Great Performance, Mediocre Film
25 September 2002 | by See all my reviews

All too often Jack Nicholson just coasts and plays his stock character. Sometimes it's boring, occasionally it's insulting, but in "Hoffa" Nicholson puts aside the sneer and the leer and delivers a knockout performance. Although he doesn't really look that much like the Teamster boss, Nicholson captures the man's aura perfectly. It's more than just nailing the vocal rhythms and inflections or mastering Hoffa's body language, you feel Nicholson is conveying the inner man as well. This is truly a multi-dimensional interpretation and it's absolutely stunning.

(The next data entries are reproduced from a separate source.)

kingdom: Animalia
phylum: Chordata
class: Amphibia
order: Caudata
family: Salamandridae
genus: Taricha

Unfortunately, the film is an inadequate showcase for Nicholson's talents. The story begins in 1975 on what presumably was the last day of Hoffa's life as he and his pal Bobby Ciaro (Danny DeVito) wait for some people to show up for a meeting at a Michigan roadhouse. They wait a long time which allows Bobby to recall many incidents in Hoffa's extraordinary career as a union organizer.

There are two problems with this. First Bobby, who's supposed to be something of an enforcer, is never credible. Although he's nearly always in view, he never seems to belong. Perhaps that's because he's entirely a creation of screenwriter David Mamet. Barely adequate as a story-telling device, Bobby's unfortunate insertion gives rise to the inevitable, more serious question: how much of this story is true?

If you accept Mamet's interpretation, Hoffa was a victim of a trusted associate, the Government, and the Mob, but foremost a hero because he fought for the working man. Fair enough. But when you watch "Hoffa" you don't really get a clear sense of why all this was so. Motivations are largely absent. The flashbacks pass by but you feel these are merely sketches or outlines, often presented without clear context. Some are believable, others seem to be mere speculation, still others, such as the scenes with Robert Prosky or the enormous riot sequence, implausible. Was Prosky's character real? Did so many people actually die? Ask Bobby, because in many ways it's as much his story as Hoffa's; but as we know, Bobby is pure fiction.

Mamet has been quoted as saying audiences look more for drama than for information. Fine, and who'd want to see Ken Burns' take on the Teamsters. But "Hoffa", for all its huffing and puffing, lacks the drama of Paul Schrader's "Blue Collar" or the better Mob pictures.

Recommended solely for Nicholson's performance.